I can't help but think that being truthful, or the lack thereof, is at the root of everything important in the adult world as well. Nowhere is this more evident than in the world of silver. I believe that almost everything bad about silver is due to dishonesty and that everything good about silver can come from a turn towards the truth. Accordingly, I'd like to offer my own letter from God to those in the world of silver who could use a touch of the truth. I'm sure you can compose notes better than these –
To the managers at JPMorgan, the CME Group and others
Stop abusing your current position of power to cheat others and unjustly enrich yourselves. That is not honesty. Maybe you think you can continue to manipulate the market indefinitely and walk away from your obligations to others, but that is not true. In the meantime you have lost your good name with many and that is the greatest loss of all, as it transcends time itself. But it is never too late for redemption and only you can restore your own reputation. Honesty is always to best policy.
To those at the CFTC
You have sworn under my name an oath of office to uphold the law and to serve the people. This is not something you can do selectively and at your own leisure. To those who are given great authority comes also great responsibility. Since you are in the position to determine what is honest and fair, you must not be timid or tardy in that determination. Thousands of your fellow citizens have petitioned you for relief from unfair silver dealings, yet you pretend not to hear or feign an inability to act. You cannot speak the truth in silence. By delaying for years a silver investigation you have only encouraged those with evil intent to commit even greater misdeeds. Do not let the complexity of the overall task distract you from the simplicity of doing what is honest. But it is never too late to restore dignity to your personal reputation and that of the office you swore to uphold.

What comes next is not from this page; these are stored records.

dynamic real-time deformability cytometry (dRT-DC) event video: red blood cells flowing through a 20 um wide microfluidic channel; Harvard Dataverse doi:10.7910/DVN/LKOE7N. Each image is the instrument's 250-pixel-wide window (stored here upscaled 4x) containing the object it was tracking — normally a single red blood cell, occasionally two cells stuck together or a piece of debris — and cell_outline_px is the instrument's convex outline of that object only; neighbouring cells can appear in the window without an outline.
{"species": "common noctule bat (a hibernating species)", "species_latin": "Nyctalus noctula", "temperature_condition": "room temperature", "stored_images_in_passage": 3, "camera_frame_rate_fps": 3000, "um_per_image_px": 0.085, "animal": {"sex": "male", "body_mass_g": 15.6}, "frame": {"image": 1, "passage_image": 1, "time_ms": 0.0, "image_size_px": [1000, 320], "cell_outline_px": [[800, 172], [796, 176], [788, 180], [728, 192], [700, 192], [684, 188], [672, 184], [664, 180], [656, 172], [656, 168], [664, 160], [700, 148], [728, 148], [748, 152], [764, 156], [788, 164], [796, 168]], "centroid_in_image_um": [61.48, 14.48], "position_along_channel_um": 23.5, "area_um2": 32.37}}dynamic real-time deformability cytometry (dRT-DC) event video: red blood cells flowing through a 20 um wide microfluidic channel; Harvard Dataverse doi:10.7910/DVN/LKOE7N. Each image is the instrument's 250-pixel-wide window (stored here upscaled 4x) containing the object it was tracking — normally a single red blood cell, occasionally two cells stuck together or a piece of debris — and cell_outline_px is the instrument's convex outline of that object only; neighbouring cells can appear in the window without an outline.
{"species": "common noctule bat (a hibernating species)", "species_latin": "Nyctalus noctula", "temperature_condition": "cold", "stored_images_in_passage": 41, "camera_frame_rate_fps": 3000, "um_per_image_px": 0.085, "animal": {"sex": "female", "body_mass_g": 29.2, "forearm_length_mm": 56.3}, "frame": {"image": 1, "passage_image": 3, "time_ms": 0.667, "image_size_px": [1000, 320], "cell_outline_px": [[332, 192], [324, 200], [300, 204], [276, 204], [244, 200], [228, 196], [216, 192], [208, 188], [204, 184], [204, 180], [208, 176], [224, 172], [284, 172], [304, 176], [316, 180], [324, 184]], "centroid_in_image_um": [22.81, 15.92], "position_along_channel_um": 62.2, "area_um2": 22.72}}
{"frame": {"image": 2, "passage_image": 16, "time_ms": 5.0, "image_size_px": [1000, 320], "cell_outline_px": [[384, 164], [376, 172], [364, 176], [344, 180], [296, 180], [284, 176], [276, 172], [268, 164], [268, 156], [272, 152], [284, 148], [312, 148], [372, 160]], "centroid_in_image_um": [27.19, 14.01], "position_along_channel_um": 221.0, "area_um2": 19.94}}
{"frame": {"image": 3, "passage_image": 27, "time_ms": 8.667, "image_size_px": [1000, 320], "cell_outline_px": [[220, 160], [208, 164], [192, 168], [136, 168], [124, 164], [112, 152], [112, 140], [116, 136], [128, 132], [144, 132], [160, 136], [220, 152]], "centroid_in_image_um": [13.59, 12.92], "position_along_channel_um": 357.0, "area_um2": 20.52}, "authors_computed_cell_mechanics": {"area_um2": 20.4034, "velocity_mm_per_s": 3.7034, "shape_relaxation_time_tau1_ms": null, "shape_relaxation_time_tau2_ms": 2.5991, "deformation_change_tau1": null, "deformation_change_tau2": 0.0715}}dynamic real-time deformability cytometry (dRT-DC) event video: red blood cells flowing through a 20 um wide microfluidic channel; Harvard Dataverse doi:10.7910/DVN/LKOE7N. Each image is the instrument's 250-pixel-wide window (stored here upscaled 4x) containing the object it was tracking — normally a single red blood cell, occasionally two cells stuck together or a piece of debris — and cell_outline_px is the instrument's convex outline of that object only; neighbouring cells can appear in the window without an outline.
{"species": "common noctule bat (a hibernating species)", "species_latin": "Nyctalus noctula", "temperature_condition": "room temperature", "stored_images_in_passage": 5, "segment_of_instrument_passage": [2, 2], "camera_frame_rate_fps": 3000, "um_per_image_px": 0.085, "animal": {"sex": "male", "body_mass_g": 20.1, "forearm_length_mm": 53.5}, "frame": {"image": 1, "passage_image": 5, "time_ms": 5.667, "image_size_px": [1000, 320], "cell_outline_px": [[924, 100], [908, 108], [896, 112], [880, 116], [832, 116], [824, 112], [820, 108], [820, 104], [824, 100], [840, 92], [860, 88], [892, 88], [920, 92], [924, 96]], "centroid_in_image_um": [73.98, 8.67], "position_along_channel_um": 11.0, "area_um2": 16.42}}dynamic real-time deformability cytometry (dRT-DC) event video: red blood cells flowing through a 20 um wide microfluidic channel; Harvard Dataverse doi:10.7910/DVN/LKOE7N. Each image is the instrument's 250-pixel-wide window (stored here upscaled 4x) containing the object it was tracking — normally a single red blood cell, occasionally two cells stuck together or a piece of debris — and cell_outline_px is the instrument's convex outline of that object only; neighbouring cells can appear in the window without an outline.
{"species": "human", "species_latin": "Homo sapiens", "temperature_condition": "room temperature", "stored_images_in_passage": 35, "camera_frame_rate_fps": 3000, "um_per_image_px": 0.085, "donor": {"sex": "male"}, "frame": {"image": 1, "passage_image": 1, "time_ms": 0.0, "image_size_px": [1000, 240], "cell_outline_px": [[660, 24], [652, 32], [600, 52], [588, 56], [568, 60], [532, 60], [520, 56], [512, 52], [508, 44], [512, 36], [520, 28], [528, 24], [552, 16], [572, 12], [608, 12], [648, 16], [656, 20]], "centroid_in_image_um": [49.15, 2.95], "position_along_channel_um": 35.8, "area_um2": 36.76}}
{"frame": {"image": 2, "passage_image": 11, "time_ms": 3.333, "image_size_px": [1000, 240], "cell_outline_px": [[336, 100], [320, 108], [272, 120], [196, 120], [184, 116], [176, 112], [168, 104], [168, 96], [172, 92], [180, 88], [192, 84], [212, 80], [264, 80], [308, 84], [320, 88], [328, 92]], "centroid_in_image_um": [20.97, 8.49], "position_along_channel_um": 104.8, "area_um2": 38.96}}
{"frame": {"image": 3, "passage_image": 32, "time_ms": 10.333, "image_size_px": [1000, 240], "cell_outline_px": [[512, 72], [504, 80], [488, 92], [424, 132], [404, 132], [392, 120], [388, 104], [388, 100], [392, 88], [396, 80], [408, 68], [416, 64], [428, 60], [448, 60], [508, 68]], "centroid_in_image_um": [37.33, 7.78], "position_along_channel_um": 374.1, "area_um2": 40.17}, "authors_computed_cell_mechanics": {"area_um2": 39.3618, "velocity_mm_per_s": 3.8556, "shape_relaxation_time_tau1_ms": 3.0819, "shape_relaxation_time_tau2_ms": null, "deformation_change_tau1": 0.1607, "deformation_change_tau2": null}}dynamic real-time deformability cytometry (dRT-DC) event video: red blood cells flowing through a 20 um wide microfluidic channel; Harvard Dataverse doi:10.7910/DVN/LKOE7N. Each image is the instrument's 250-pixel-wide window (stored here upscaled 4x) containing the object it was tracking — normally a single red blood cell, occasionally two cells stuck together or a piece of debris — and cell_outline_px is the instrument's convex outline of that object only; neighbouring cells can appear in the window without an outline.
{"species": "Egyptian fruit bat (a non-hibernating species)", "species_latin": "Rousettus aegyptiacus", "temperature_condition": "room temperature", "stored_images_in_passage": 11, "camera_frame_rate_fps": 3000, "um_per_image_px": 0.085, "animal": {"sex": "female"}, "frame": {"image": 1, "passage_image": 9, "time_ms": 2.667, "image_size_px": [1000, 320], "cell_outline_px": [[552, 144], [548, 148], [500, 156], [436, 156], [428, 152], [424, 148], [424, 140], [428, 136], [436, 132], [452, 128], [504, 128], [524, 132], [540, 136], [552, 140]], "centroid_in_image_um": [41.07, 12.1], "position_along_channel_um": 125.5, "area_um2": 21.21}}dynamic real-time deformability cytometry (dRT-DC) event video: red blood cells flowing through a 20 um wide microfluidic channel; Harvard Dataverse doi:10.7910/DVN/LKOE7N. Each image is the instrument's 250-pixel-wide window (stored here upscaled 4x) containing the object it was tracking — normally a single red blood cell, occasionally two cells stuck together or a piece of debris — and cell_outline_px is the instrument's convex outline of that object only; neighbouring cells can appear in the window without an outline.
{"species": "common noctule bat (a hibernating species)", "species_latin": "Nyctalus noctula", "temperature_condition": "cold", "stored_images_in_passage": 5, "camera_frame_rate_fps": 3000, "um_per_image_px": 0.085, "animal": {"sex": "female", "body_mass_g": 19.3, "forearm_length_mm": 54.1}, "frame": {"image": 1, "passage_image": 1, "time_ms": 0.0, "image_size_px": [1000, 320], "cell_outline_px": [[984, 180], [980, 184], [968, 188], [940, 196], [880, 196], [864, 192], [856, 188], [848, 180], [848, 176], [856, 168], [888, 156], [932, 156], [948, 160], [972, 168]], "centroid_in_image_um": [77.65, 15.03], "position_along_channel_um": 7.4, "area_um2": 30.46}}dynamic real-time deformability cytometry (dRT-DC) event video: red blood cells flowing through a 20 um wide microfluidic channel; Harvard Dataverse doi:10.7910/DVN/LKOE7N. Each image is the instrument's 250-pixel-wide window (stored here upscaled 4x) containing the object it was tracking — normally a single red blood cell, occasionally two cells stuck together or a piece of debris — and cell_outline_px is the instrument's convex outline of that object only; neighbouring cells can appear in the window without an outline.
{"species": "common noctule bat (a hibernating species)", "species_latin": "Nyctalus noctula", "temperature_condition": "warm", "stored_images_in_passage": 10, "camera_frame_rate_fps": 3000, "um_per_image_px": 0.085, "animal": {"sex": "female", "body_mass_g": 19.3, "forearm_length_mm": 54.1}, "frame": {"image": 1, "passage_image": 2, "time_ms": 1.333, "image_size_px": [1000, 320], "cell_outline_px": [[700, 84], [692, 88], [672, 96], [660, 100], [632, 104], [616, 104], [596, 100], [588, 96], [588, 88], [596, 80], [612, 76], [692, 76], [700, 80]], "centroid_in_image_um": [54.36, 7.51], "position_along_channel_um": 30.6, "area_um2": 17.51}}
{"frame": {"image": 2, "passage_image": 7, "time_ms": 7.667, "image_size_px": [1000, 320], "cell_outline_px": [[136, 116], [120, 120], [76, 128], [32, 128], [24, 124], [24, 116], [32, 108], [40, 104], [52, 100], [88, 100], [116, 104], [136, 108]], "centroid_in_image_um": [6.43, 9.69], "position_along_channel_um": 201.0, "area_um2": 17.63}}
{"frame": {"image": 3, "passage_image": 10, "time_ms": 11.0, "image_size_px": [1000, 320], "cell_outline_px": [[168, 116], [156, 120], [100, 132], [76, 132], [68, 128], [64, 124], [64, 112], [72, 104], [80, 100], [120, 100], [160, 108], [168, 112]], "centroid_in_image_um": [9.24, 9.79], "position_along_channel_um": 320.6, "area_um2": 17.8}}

OK, it's the season of the year associated with feelings of good tidings and peace to men of good will. Perhaps there aren't quite enough such men of good will in position to end the silver manipulation just yet, but it is also the season of hope. And even if we can't depend on a turn towards honesty, we still do have the fundamentals of silver supply and demand and a terrific COT structure to fall back upon. Merry Christmas and Happy Holidays to all.